Quote:
Originally Posted by senhal
I'd like to find paragraphs in which the number of « and » don't match. This can be useful to find some OCR typical errors regarding dialogues (« not closed or viceversa, « or » wrongly recognized...)
|
For a very simple check, I used to use this Regex along these lines to search for opening quotes with no closing quotes:
Search: (“[^”]*)</p>
You could probably just substitute this in to catch some opening guillemet with no closing guillemet:
Search: («[^»]*)</p>
Although these simple regexes won't catch other common OCR errors such as two Left Quotation marks in a row.
Quote:
Originally Posted by kovidgoyal
Then count the number of quotes in it, if the number does not match, replace the paragraph with an new paragraph that contains some prominent marker added to the text, like say "FIXME"
|
A simple count Left/Right Double Quotes would be a pretty good approximation... but many of the quotation errors are more nuanced.
Code:
“This is “Tex’s example” error.”
In this case, you have 2 Left Double Quotes, and 2 Right Double Quotes, but the inner ones are wrong. The Outer/Inner quotations must alternate (in English and many other languages, see Wikipedia link below).

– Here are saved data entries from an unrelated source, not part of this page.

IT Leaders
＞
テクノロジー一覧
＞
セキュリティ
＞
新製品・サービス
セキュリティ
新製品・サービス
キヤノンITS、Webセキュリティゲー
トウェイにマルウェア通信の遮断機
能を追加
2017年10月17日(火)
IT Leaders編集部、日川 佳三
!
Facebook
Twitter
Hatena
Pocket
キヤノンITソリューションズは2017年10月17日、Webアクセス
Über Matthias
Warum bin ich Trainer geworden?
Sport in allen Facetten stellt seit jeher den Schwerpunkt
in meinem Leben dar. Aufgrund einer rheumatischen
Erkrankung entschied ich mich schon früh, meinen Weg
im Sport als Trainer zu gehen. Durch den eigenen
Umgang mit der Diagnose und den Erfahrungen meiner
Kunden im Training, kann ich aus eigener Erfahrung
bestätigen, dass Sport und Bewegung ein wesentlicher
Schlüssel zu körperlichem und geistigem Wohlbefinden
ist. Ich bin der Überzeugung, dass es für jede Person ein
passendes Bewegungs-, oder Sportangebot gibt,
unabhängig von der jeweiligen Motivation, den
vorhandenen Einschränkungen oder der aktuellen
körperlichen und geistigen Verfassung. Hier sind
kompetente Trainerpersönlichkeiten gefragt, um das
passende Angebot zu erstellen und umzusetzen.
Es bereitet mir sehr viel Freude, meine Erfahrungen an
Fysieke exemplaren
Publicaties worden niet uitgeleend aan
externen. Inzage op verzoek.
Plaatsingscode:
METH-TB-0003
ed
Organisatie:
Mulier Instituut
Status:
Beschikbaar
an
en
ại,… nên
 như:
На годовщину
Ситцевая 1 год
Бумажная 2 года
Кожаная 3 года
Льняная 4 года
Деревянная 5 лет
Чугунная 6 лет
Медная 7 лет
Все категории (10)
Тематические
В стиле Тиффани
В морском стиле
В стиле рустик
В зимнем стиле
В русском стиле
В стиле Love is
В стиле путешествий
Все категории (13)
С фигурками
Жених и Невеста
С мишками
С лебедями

The inner quotations must be Left/Right Single Quotes (in US English).
Code:
“This is ‘Tex’s fixed example’ error.”
Now you want to check the inner quotes. Whoops, now there is 1 Left Single Quote and 2 Right Single Quotes (one is an apostrophe). You have to have some sort of way that is more intelligent than simple Regex to sift out apostrophes from actual quotation marks.
Also, as Toxaris mentioned, in many cases (novels) there may be a long speech, and there is an opening quotation mark with no closing quotation mark:
Code:
“This is a sample of a very long speech.
“It continues on for a few paragraphs.
“And then it finally finishes here.”
With the simple count method, you would get WAY too many false positives.
Note: As Toxaris mentioned, handling missing quotes due to OCR errors is deceivingly more complicated than it seems. There are variations of quotations in every language:
https://en.wikipedia.org/wiki/Quotation_mark
Some languages open with right quotes + close with left quotes. Some open with low quotes, some close with high quotes. Others have opening/closing quotes facing the same direction... It is really a giant mess. Pretty much every combination imaginable is used in some language.
Quote:
Originally Posted by senhal
Imho, when you're working on an OCR, it's better to verify also false positives 
|
You definitely need manual verification and pointing out EXACTLY where each (potential) error occurs. Having it point out a mismatch at the paragraph-level is just not enough. I don't know what sort of paragraphs you guys work with, but the paragraphs I typically work on are HUGE. :P
Note: I did determine the logic for mismatching parentheses was exactly the same as mismatching quotation marks. I pushed this idea onto Toxaris and he did implement it in his plugin.
I run every single book I work on through his Dialogue Check to double-check quotations/parentheses, and it has caught tens/hundreds that my previous series of Regex methods missed.